__TASK DIRECTIONS__
Print every entry again exactly, with no pictures.

□ □ □ □ □ □ □

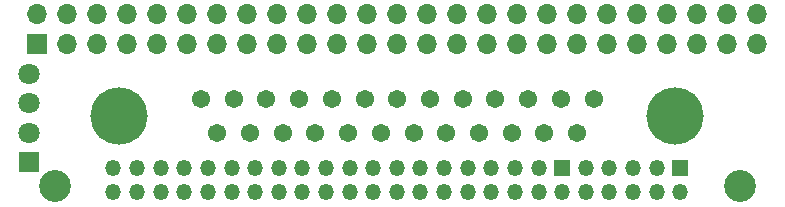
<source format=gts>
G04 #@! TF.GenerationSoftware,KiCad,Pcbnew,(5.1.9-16-g1737927814)-1*
G04 #@! TF.CreationDate,2021-10-16T21:24:19-05:00*
G04 #@! TF.ProjectId,daisy_chain_v2,64616973-795f-4636-9861-696e5f76322e,rev?*
G04 #@! TF.SameCoordinates,Original*
G04 #@! TF.FileFunction,Soldermask,Top*
G04 #@! TF.FilePolarity,Negative*
%FSLAX46Y46*%
G04 Gerber Fmt 4.6, Leading zero omitted, Abs format (unit mm)*
G04 Created by KiCad (PCBNEW (5.1.9-16-g1737927814)-1) date 2021-10-16 21:24:19*
%MOMM*%
%LPD*%
G01*
G04 APERTURE LIST*
%ADD10C,1.800000*%
%ADD11R,1.800000X1.800000*%
%ADD12C,2.700000*%
%ADD13C,4.845000*%
%ADD14C,1.545000*%
%ADD15O,1.350000X1.350000*%
%ADD16R,1.350000X1.350000*%
%ADD17O,1.700000X1.700000*%
%ADD18R,1.700000X1.700000*%
G04 APERTURE END LIST*
D10*
G04 #@! TO.C,J20*
X175854000Y-85480000D03*
X175854000Y-87980000D03*
X175854000Y-90480000D03*
D11*
X175854000Y-92980000D03*
G04 #@! TD*
D12*
G04 #@! TO.C,H6*
X236000000Y-95000000D03*
G04 #@! TD*
G04 #@! TO.C,H5*
X178000000Y-95000000D03*
G04 #@! TD*
D13*
G04 #@! TO.C,J6*
X183481600Y-89050000D03*
X230521600Y-89050000D03*
D14*
X191766600Y-90470000D03*
X194536600Y-90470000D03*
X197306600Y-90470000D03*
X200076600Y-90470000D03*
X202846600Y-90470000D03*
X205616600Y-90470000D03*
X208386600Y-90470000D03*
X211156600Y-90470000D03*
X213926600Y-90470000D03*
X216696600Y-90470000D03*
X219466600Y-90470000D03*
X222236600Y-90470000D03*
X190381600Y-87630000D03*
X193151600Y-87630000D03*
X195921600Y-87630000D03*
X198691600Y-87630000D03*
X201461600Y-87630000D03*
X204231600Y-87630000D03*
X207001600Y-87630000D03*
X209771600Y-87630000D03*
X212541600Y-87630000D03*
X215311600Y-87630000D03*
X218081600Y-87630000D03*
X220851600Y-87630000D03*
X223621600Y-87630000D03*
G04 #@! TD*
D15*
G04 #@! TO.C,J9*
X182972000Y-95488000D03*
X182972000Y-93488000D03*
X184972000Y-95488000D03*
X184972000Y-93488000D03*
X186972000Y-95488000D03*
X186972000Y-93488000D03*
X188972000Y-95488000D03*
X188972000Y-93488000D03*
X190972000Y-95488000D03*
X190972000Y-93488000D03*
X192972000Y-95488000D03*
X192972000Y-93488000D03*
X194972000Y-95488000D03*
X194972000Y-93488000D03*
X196972000Y-95488000D03*
X196972000Y-93488000D03*
X198972000Y-95488000D03*
X198972000Y-93488000D03*
X200972000Y-95488000D03*
X200972000Y-93488000D03*
X202972000Y-95488000D03*
X202972000Y-93488000D03*
X204972000Y-95488000D03*
X204972000Y-93488000D03*
X206972000Y-95488000D03*
X206972000Y-93488000D03*
X208972000Y-95488000D03*
X208972000Y-93488000D03*
X210972000Y-95488000D03*
X210972000Y-93488000D03*
X212972000Y-95488000D03*
X212972000Y-93488000D03*
X214972000Y-95488000D03*
X214972000Y-93488000D03*
X216972000Y-95488000D03*
X216972000Y-93488000D03*
X218972000Y-95488000D03*
X218972000Y-93488000D03*
X220972000Y-95488000D03*
D16*
X220972000Y-93488000D03*
D15*
X222972000Y-95488000D03*
X222972000Y-93488000D03*
X224972000Y-95488000D03*
X224972000Y-93488000D03*
X226972000Y-95488000D03*
X226972000Y-93488000D03*
X228972000Y-95488000D03*
X228972000Y-93488000D03*
X230972000Y-95488000D03*
D16*
X230972000Y-93488000D03*
G04 #@! TD*
D17*
G04 #@! TO.C,J3*
X237426500Y-80454500D03*
X237426500Y-82994500D03*
X234886500Y-80454500D03*
X234886500Y-82994500D03*
X232346500Y-80454500D03*
X232346500Y-82994500D03*
X229806500Y-80454500D03*
X229806500Y-82994500D03*
X227266500Y-80454500D03*
X227266500Y-82994500D03*
X224726500Y-80454500D03*
X224726500Y-82994500D03*
X222186500Y-80454500D03*
X222186500Y-82994500D03*
X219646500Y-80454500D03*
X219646500Y-82994500D03*
X217106500Y-80454500D03*
X217106500Y-82994500D03*
X214566500Y-80454500D03*
X214566500Y-82994500D03*
X212026500Y-80454500D03*
X212026500Y-82994500D03*
X209486500Y-80454500D03*
X209486500Y-82994500D03*
X206946500Y-80454500D03*
X206946500Y-82994500D03*
X204406500Y-80454500D03*
X204406500Y-82994500D03*
X201866500Y-80454500D03*
X201866500Y-82994500D03*
X199326500Y-80454500D03*
X199326500Y-82994500D03*
X196786500Y-80454500D03*
X196786500Y-82994500D03*
X194246500Y-80454500D03*
X194246500Y-82994500D03*
X191706500Y-80454500D03*
X191706500Y-82994500D03*
X189166500Y-80454500D03*
X189166500Y-82994500D03*
X186626500Y-80454500D03*
X186626500Y-82994500D03*
X184086500Y-80454500D03*
X184086500Y-82994500D03*
X181546500Y-80454500D03*
X181546500Y-82994500D03*
X179006500Y-80454500D03*
X179006500Y-82994500D03*
X176466500Y-80454500D03*
D18*
X176466500Y-82994500D03*
G04 #@! TD*
M02*

</source>
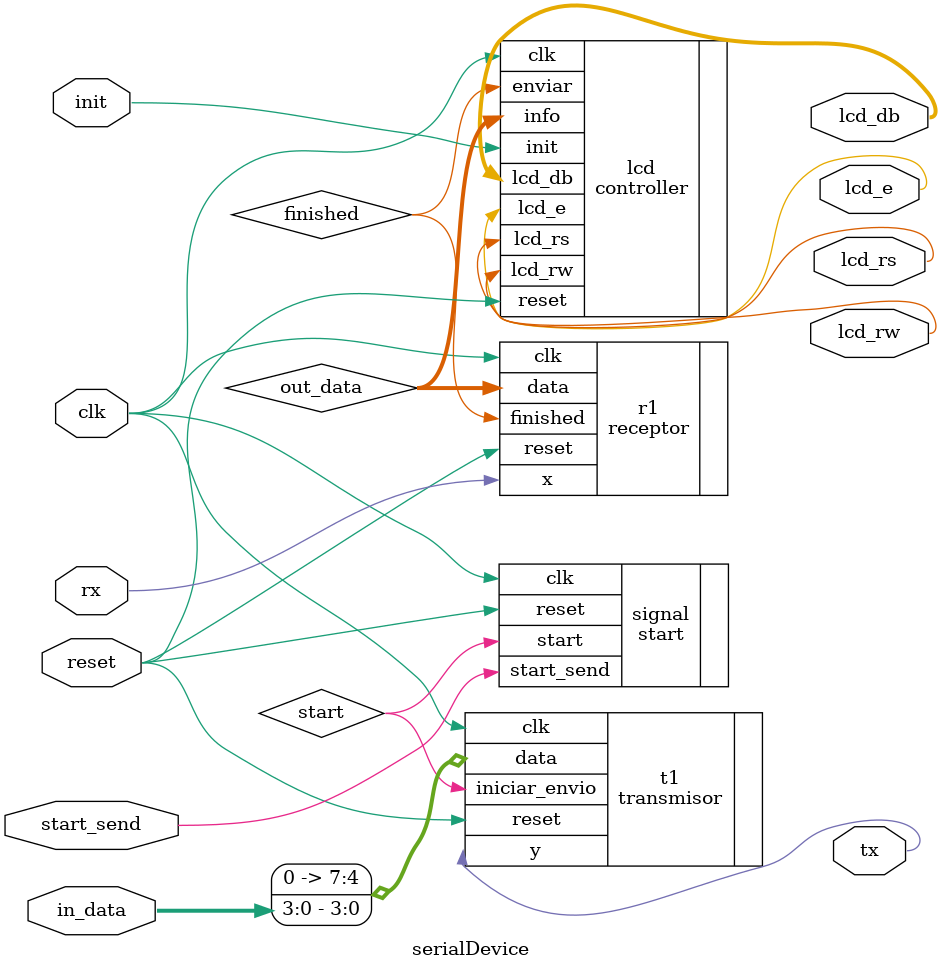
<source format=v>
`timescale 1ns / 1ps
module serialDevice(
	input wire clk,
	input wire init,
	input wire reset,
	input wire rx,
	output wire tx,
	input wire start_send,
	input wire [3:0]in_data,

	output wire [7:0]lcd_db,
	output wire lcd_e,
	output wire lcd_rs,
	output wire lcd_rw
	
	
	);
	
wire finished;
wire [7:0]out_data;
	receptor r1(
		.clk(clk),
		.reset(reset),
		.x(rx),
		.data(out_data),
		.finished(finished)
	);

	
	controller lcd (
    .clk(clk), 
    .reset(reset), 
    .init(init), //-- 
    .enviar(finished),//-- 
    .info(out_data), 
    .lcd_db(lcd_db), 
    .lcd_e(lcd_e), 
    .lcd_rs(lcd_rs), 
    .lcd_rw(lcd_rw)
    );
	
	transmisor  t1(
		.clk(clk),
		.reset(reset),
		.iniciar_envio(start),
		.data({4'd0,in_data}),
		.y(tx)
	);
	
	start signal (
    .clk(clk), 
    .reset(reset), 
    .start_send(start_send), 
    .start(start)
    );
	
  
	

endmodule

</source>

□ □ □ □ □ □ □

__RESPONSE TO THE TASK__
<source format=gts>
G04 #@! TF.GenerationSoftware,KiCad,Pcbnew,(5.1.9-16-g1737927814)-1*
G04 #@! TF.CreationDate,2021-10-16T21:24:19-05:00*
G04 #@! TF.ProjectId,daisy_chain_v2,64616973-795f-4636-9861-696e5f76322e,rev?*
G04 #@! TF.SameCoordinates,Original*
G04 #@! TF.FileFunction,Soldermask,Top*
G04 #@! TF.FilePolarity,Negative*
%FSLAX46Y46*%
G04 Gerber Fmt 4.6, Leading zero omitted, Abs format (unit mm)*
G04 Created by KiCad (PCBNEW (5.1.9-16-g1737927814)-1) date 2021-10-16 21:24:19*
%MOMM*%
%LPD*%
G01*
G04 APERTURE LIST*
%ADD10C,1.800000*%
%ADD11R,1.800000X1.800000*%
%ADD12C,2.700000*%
%ADD13C,4.845000*%
%ADD14C,1.545000*%
%ADD15O,1.350000X1.350000*%
%ADD16R,1.350000X1.350000*%
%ADD17O,1.700000X1.700000*%
%ADD18R,1.700000X1.700000*%
G04 APERTURE END LIST*
D10*
G04 #@! TO.C,J20*
X175854000Y-85480000D03*
X175854000Y-87980000D03*
X175854000Y-90480000D03*
D11*
X175854000Y-92980000D03*
G04 #@! TD*
D12*
G04 #@! TO.C,H6*
X236000000Y-95000000D03*
G04 #@! TD*
G04 #@! TO.C,H5*
X178000000Y-95000000D03*
G04 #@! TD*
D13*
G04 #@! TO.C,J6*
X183481600Y-89050000D03*
X230521600Y-89050000D03*
D14*
X191766600Y-90470000D03*
X194536600Y-90470000D03*
X197306600Y-90470000D03*
X200076600Y-90470000D03*
X202846600Y-90470000D03*
X205616600Y-90470000D03*
X208386600Y-90470000D03*
X211156600Y-90470000D03*
X213926600Y-90470000D03*
X216696600Y-90470000D03*
X219466600Y-90470000D03*
X222236600Y-90470000D03*
X190381600Y-87630000D03*
X193151600Y-87630000D03*
X195921600Y-87630000D03*
X198691600Y-87630000D03*
X201461600Y-87630000D03*
X204231600Y-87630000D03*
X207001600Y-87630000D03*
X209771600Y-87630000D03*
X212541600Y-87630000D03*
X215311600Y-87630000D03*
X218081600Y-87630000D03*
X220851600Y-87630000D03*
X223621600Y-87630000D03*
G04 #@! TD*
D15*
G04 #@! TO.C,J9*
X182972000Y-95488000D03*
X182972000Y-93488000D03*
X184972000Y-95488000D03*
X184972000Y-93488000D03*
X186972000Y-95488000D03*
X186972000Y-93488000D03*
X188972000Y-95488000D03*
X188972000Y-93488000D03*
X190972000Y-95488000D03*
X190972000Y-93488000D03*
X192972000Y-95488000D03*
X192972000Y-93488000D03*
X194972000Y-95488000D03*
X194972000Y-93488000D03*
X196972000Y-95488000D03*
X196972000Y-93488000D03*
X198972000Y-95488000D03*
X198972000Y-93488000D03*
X200972000Y-95488000D03*
X200972000Y-93488000D03*
X202972000Y-95488000D03*
X202972000Y-93488000D03*
X204972000Y-95488000D03*
X204972000Y-93488000D03*
X206972000Y-95488000D03*
X206972000Y-93488000D03*
X208972000Y-95488000D03*
X208972000Y-93488000D03*
X210972000Y-95488000D03*
X210972000Y-93488000D03*
X212972000Y-95488000D03*
X212972000Y-93488000D03*
X214972000Y-95488000D03*
X214972000Y-93488000D03*
X216972000Y-95488000D03*
X216972000Y-93488000D03*
X218972000Y-95488000D03*
X218972000Y-93488000D03*
X220972000Y-95488000D03*
D16*
X220972000Y-93488000D03*
D15*
X222972000Y-95488000D03*
X222972000Y-93488000D03*
X224972000Y-95488000D03*
X224972000Y-93488000D03*
X226972000Y-95488000D03*
X226972000Y-93488000D03*
X228972000Y-95488000D03*
X228972000Y-93488000D03*
X230972000Y-95488000D03*
D16*
X230972000Y-93488000D03*
G04 #@! TD*
D17*
G04 #@! TO.C,J3*
X237426500Y-80454500D03*
X237426500Y-82994500D03*
X234886500Y-80454500D03*
X234886500Y-82994500D03*
X232346500Y-80454500D03*
X232346500Y-82994500D03*
X229806500Y-80454500D03*
X229806500Y-82994500D03*
X227266500Y-80454500D03*
X227266500Y-82994500D03*
X224726500Y-80454500D03*
X224726500Y-82994500D03*
X222186500Y-80454500D03*
X222186500Y-82994500D03*
X219646500Y-80454500D03*
X219646500Y-82994500D03*
X217106500Y-80454500D03*
X217106500Y-82994500D03*
X214566500Y-80454500D03*
X214566500Y-82994500D03*
X212026500Y-80454500D03*
X212026500Y-82994500D03*
X209486500Y-80454500D03*
X209486500Y-82994500D03*
X206946500Y-80454500D03*
X206946500Y-82994500D03*
X204406500Y-80454500D03*
X204406500Y-82994500D03*
X201866500Y-80454500D03*
X201866500Y-82994500D03*
X199326500Y-80454500D03*
X199326500Y-82994500D03*
X196786500Y-80454500D03*
X196786500Y-82994500D03*
X194246500Y-80454500D03*
X194246500Y-82994500D03*
X191706500Y-80454500D03*
X191706500Y-82994500D03*
X189166500Y-80454500D03*
X189166500Y-82994500D03*
X186626500Y-80454500D03*
X186626500Y-82994500D03*
X184086500Y-80454500D03*
X184086500Y-82994500D03*
X181546500Y-80454500D03*
X181546500Y-82994500D03*
X179006500Y-80454500D03*
X179006500Y-82994500D03*
X176466500Y-80454500D03*
D18*
X176466500Y-82994500D03*
G04 #@! TD*
M02*

</source>
<source format=v>
`timescale 1ns / 1ps
module serialDevice(
	input wire clk,
	input wire init,
	input wire reset,
	input wire rx,
	output wire tx,
	input wire start_send,
	input wire [3:0]in_data,

	output wire [7:0]lcd_db,
	output wire lcd_e,
	output wire lcd_rs,
	output wire lcd_rw
	
	
	);
	
wire finished;
wire [7:0]out_data;
	receptor r1(
		.clk(clk),
		.reset(reset),
		.x(rx),
		.data(out_data),
		.finished(finished)
	);

	
	controller lcd (
    .clk(clk), 
    .reset(reset), 
    .init(init), //-- 
    .enviar(finished),//-- 
    .info(out_data), 
    .lcd_db(lcd_db), 
    .lcd_e(lcd_e), 
    .lcd_rs(lcd_rs), 
    .lcd_rw(lcd_rw)
    );
	
	transmisor  t1(
		.clk(clk),
		.reset(reset),
		.iniciar_envio(start),
		.data({4'd0,in_data}),
		.y(tx)
	);
	
	start signal (
    .clk(clk), 
    .reset(reset), 
    .start_send(start_send), 
    .start(start)
    );
	
  
	

endmodule

</source>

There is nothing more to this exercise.